Su religión y sus costumbres le trajeron muchos inconvenientes en el mundo occidental. Usualmente vapuleado y abucheado por la afición, Khabib sufrió el estigma y los señalamientos por practicar una religión como el islam. En el 2018 el luchador se vio en medio de la polémica debido a su respuesta machista a una pregunta hecha por una periodista en la que se le pedía que externará algún consejo para todas aquellas mujeres que desean iniciarse en las mma. A lo que el luchador respondió: «Para las mujeres tengo un muy buen consejo… Sean unas luchadoras dentro de sus casas”. Y remató: «un consejo más… todo el tiempo “acaben» con sus maridos”.

La ex campeona y luchadora de la UFC, Miesha Tate, respondió a Khabib en una entrevista:

“Entiendo que es una cuestión cultural…pero tiene que darse cuenta que el mundo es un lugar muy grande y si quieres encontrar una mujer que te sirva y que “termine” contigo todo el tiempo, ¡increíble! Pero no proyectes eso sobre todo el mundo. Y no le digas a todas aquellas mujeres que buscan luchar y pelear, o hacer cualquier otra cosa en su vida, que no deben tomar la oportunidad. Eso es extremadamente ignorante…No me gustan ese tipo de actitudes, no se deben difundir por el mundo. Si eso es lo que piensas, guárdatelo para ti mismo porque hay mujeres que disfrutan este deporte y que contribuyen a tu cheque. Son esas cosas las que no me hacen fan de Khabib, lo que es triste porque pienso que es un gran atleta…Toda mi carrera he estado peleando contra ese tipo de actitudes y él es uno de esos hombres que hubieran interferido en mi camino”.

A khabib también se le ha acusado de machismo por no saludar a sus entrevistadoras de mano o beso, o por no entrenar con mujeres, argumentando que su religión no se lo permite. Incluso PETA pidió el despido del peleador a la UFC porque se hizo público un video en el que él, siendo apenas un niño, peleaba con un cachorro de oso.

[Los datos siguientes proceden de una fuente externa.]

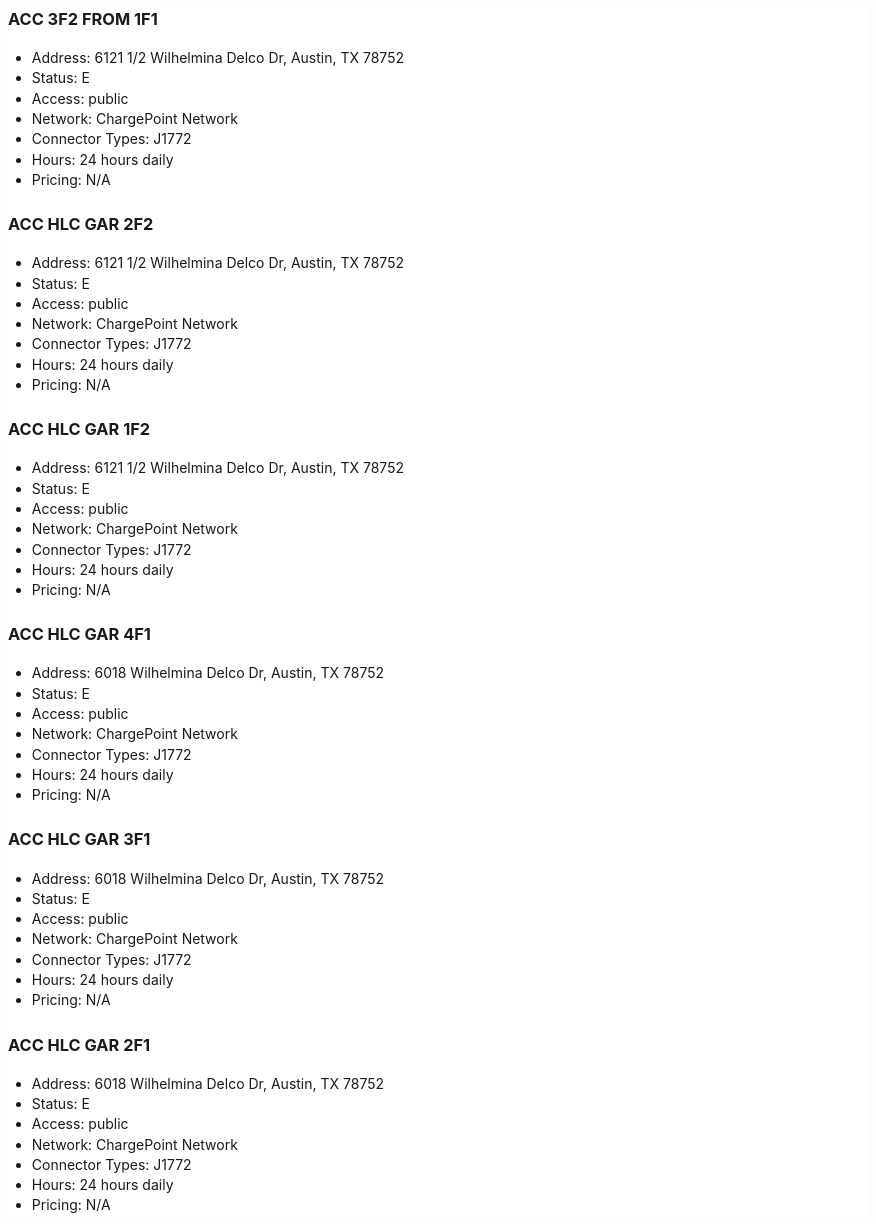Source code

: ### ACC 3F2 FROM 1F1
- Address: 6121 1/2 Wilhelmina Delco Dr, Austin, TX 78752
- Status: E
- Access: public
- Network: ChargePoint Network
- Connector Types: J1772
- Hours: 24 hours daily
- Pricing: N/A

### ACC HLC GAR 2F2
- Address: 6121 1/2 Wilhelmina Delco Dr, Austin, TX 78752
- Status: E
- Access: public
- Network: ChargePoint Network
- Connector Types: J1772
- Hours: 24 hours daily
- Pricing: N/A

### ACC HLC GAR 1F2
- Address: 6121 1/2 Wilhelmina Delco Dr, Austin, TX 78752
- Status: E
- Access: public
- Network: ChargePoint Network
- Connector Types: J1772
- Hours: 24 hours daily
- Pricing: N/A

### ACC HLC GAR 4F1
- Address: 6018 Wilhelmina Delco Dr, Austin, TX 78752
- Status: E
- Access: public
- Network: ChargePoint Network
- Connector Types: J1772
- Hours: 24 hours daily
- Pricing: N/A

### ACC HLC GAR 3F1
- Address: 6018 Wilhelmina Delco Dr, Austin, TX 78752
- Status: E
- Access: public
- Network: ChargePoint Network
- Connector Types: J1772
- Hours: 24 hours daily
- Pricing: N/A

### ACC HLC GAR 2F1
- Address: 6018 Wilhelmina Delco Dr, Austin, TX 78752
- Status: E
- Access: public
- Network: ChargePoint Network
- Connector Types: J1772
- Hours: 24 hours daily
- Pricing: N/A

El propio Connor McGregor -alias McNugget- en una acción de muy mal gustó, se burló de la esposa del ruso al compararla con una “toalla” por llevar puesta la burka, mofándose así de sus costumbres y prácticas islámicas.

Khabib es un gran atleta, que a base de esfuerzo y compromiso se ha convertido en una leyenda dentro del deporte. Aunque su carrera se ha visto marcada por este tipo de incidentes en los que sus costumbres y religión confrontan directamente los valores occidentales. ¿Hasta dónde es legitimo juzgar y señalar las costumbres de una visión de mundo distinta a la nuestra? Porque en el otro extremo tenemos la visión absolutista en la que los valores occidentales se asumen como los únicos y verdaderos, justificando así su incursión a lo largo del mundo, eliminado cualquier tipo de diferencia y pluralidad. El mundo ha sido testigo reiteradas veces de esos absolutismos, sean occidentales u orientales, y el resultado siempre ha sido el mismo: la barbarie.

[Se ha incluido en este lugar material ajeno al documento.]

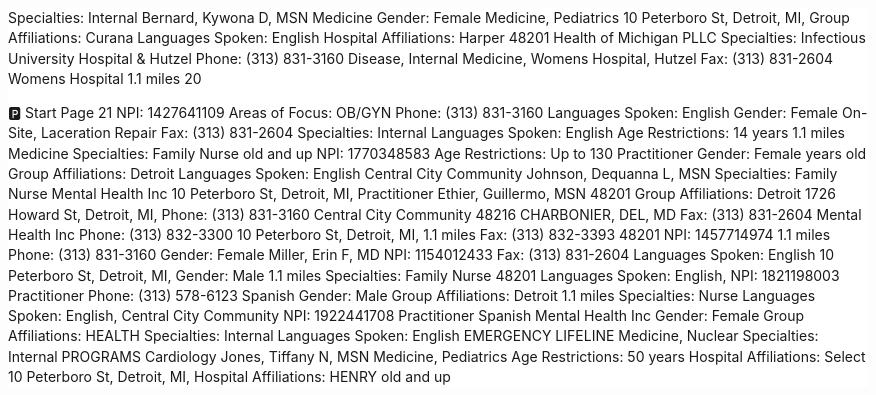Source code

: Specialties: Internal
Bernard, Kywona D, MSN
Medicine
Gender: Female
Medicine, Pediatrics
10 Peterboro St, Detroit, MI,
Group Affiliations: Curana
Languages Spoken: English
Hospital Affiliations: Harper
48201
Health of Michigan PLLC
Specialties: Infectious
University Hospital & Hutzel
Phone: (313) 831-3160
Disease, Internal Medicine,
Womens Hospital, Hutzel
Fax: (313) 831-2604
Womens Hospital
1.1 miles
20

🅿️ Start Page 21
NPI: 1427641109 Areas of Focus: OB/GYN Phone: (313) 831-3160 Languages Spoken: English
Gender: Female On-Site, Laceration Repair Fax: (313) 831-2604 Specialties: Internal
Languages Spoken: English Age Restrictions: 14 years 1.1 miles Medicine
Specialties: Family Nurse old and up NPI: 1770348583 Age Restrictions: Up to 130
Practitioner Gender: Female years old
Group Affiliations: Detroit Languages Spoken: English
Central City Community
Johnson, Dequanna L, MSN
Specialties: Family Nurse
Mental Health Inc
10 Peterboro St, Detroit, MI,
Practitioner
Ethier, Guillermo, MSN
48201
Group Affiliations: Detroit
1726 Howard St, Detroit, MI,
Phone: (313) 831-3160
Central City Community
48216
CHARBONIER, DEL, MD
Fax: (313) 831-2604
Mental Health Inc
Phone: (313) 832-3300
10 Peterboro St, Detroit, MI, 1.1 miles Fax: (313) 832-3393
48201 NPI: 1457714974 1.1 miles
Phone: (313) 831-3160 Gender: Female
Miller, Erin F, MD
NPI: 1154012433
Fax: (313) 831-2604 Languages Spoken: English 10 Peterboro St, Detroit, MI, Gender: Male
1.1 miles Specialties: Family Nurse 48201 Languages Spoken: English,
NPI: 1821198003 Practitioner Phone: (313) 578-6123 Spanish
Gender: Male Group Affiliations: Detroit 1.1 miles Specialties: Nurse
Languages Spoken: English, Central City Community NPI: 1922441708 Practitioner
Spanish Mental Health Inc Gender: Female Group Affiliations: HEALTH
Specialties: Internal Languages Spoken: English EMERGENCY LIFELINE
Medicine, Nuclear Specialties: Internal PROGRAMS
Cardiology
Jones, Tiffany N, MSN
Medicine, Pediatrics Age Restrictions: 50 years
Hospital Affiliations: Select
10 Peterboro St, Detroit, MI,
Hospital Affiliations: HENRY old and up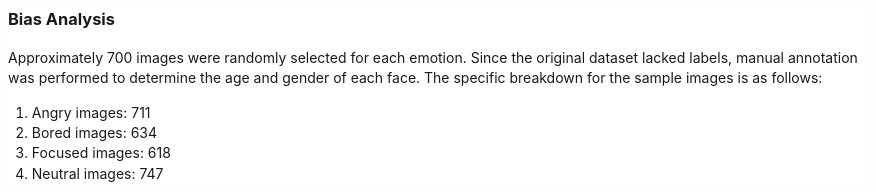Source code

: ### Bias Analysis

Approximately 700 images were randomly selected for each emotion. Since the original dataset lacked labels,
manual annotation was performed to determine the age and gender of each face. The specific breakdown for the
sample images is as follows:

1. Angry images: 711
2. Bored images: 634
3. Focused images: 618
4. Neutral images: 747
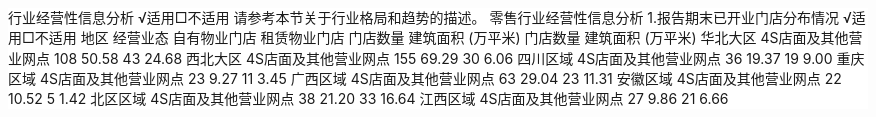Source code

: 行业经营性信息分析
√适用□不适用
请参考本节关于行业格局和趋势的描述。
零售行业经营性信息分析
1.报告期末已开业门店分布情况
√适用□不适用
地区
经营业态
自有物业门店
租赁物业门店
门店数量
建筑面积
(万平米)
门店数量
建筑面积
(万平米)
华北大区
4S店面及其他营业网点
108
50.58
43
24.68
西北大区
4S店面及其他营业网点
155
69.29
30
6.06
四川区域
4S店面及其他营业网点
36
19.37
19
9.00
重庆区域
4S店面及其他营业网点
23
9.27
11
3.45
广西区域
4S店面及其他营业网点
63
29.04
23
11.31
安徽区域
4S店面及其他营业网点
22
10.52
5
1.42
北区区域
4S店面及其他营业网点
38
21.20
33
16.64
江西区域
4S店面及其他营业网点
27
9.86
21
6.66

Hoy Khabib anunció su retiro, después de su primera pelea sin su padre en la esquina, Abdulmanap Nurmagomedov -quien falleció por complicaciones debido a la Covid-. El ruso dijo sobre el octágono que después de que su madre le dijera que no lo quiere ver pelear más si no está su padre, ha decidido retirarse invicto. Sin duda, uno de los luchadores más grandes del deporte y que nos invita a pensar en los límites éticos que existen entre los diferentes sistemas de valores que hábitan y constituyen este mundo.

Con el retiro de Khabib el título queda vacante, lo que representa una oportunidad para Gaethje y demás peleadores de la división como Dustin Poirier y Connor McNugget.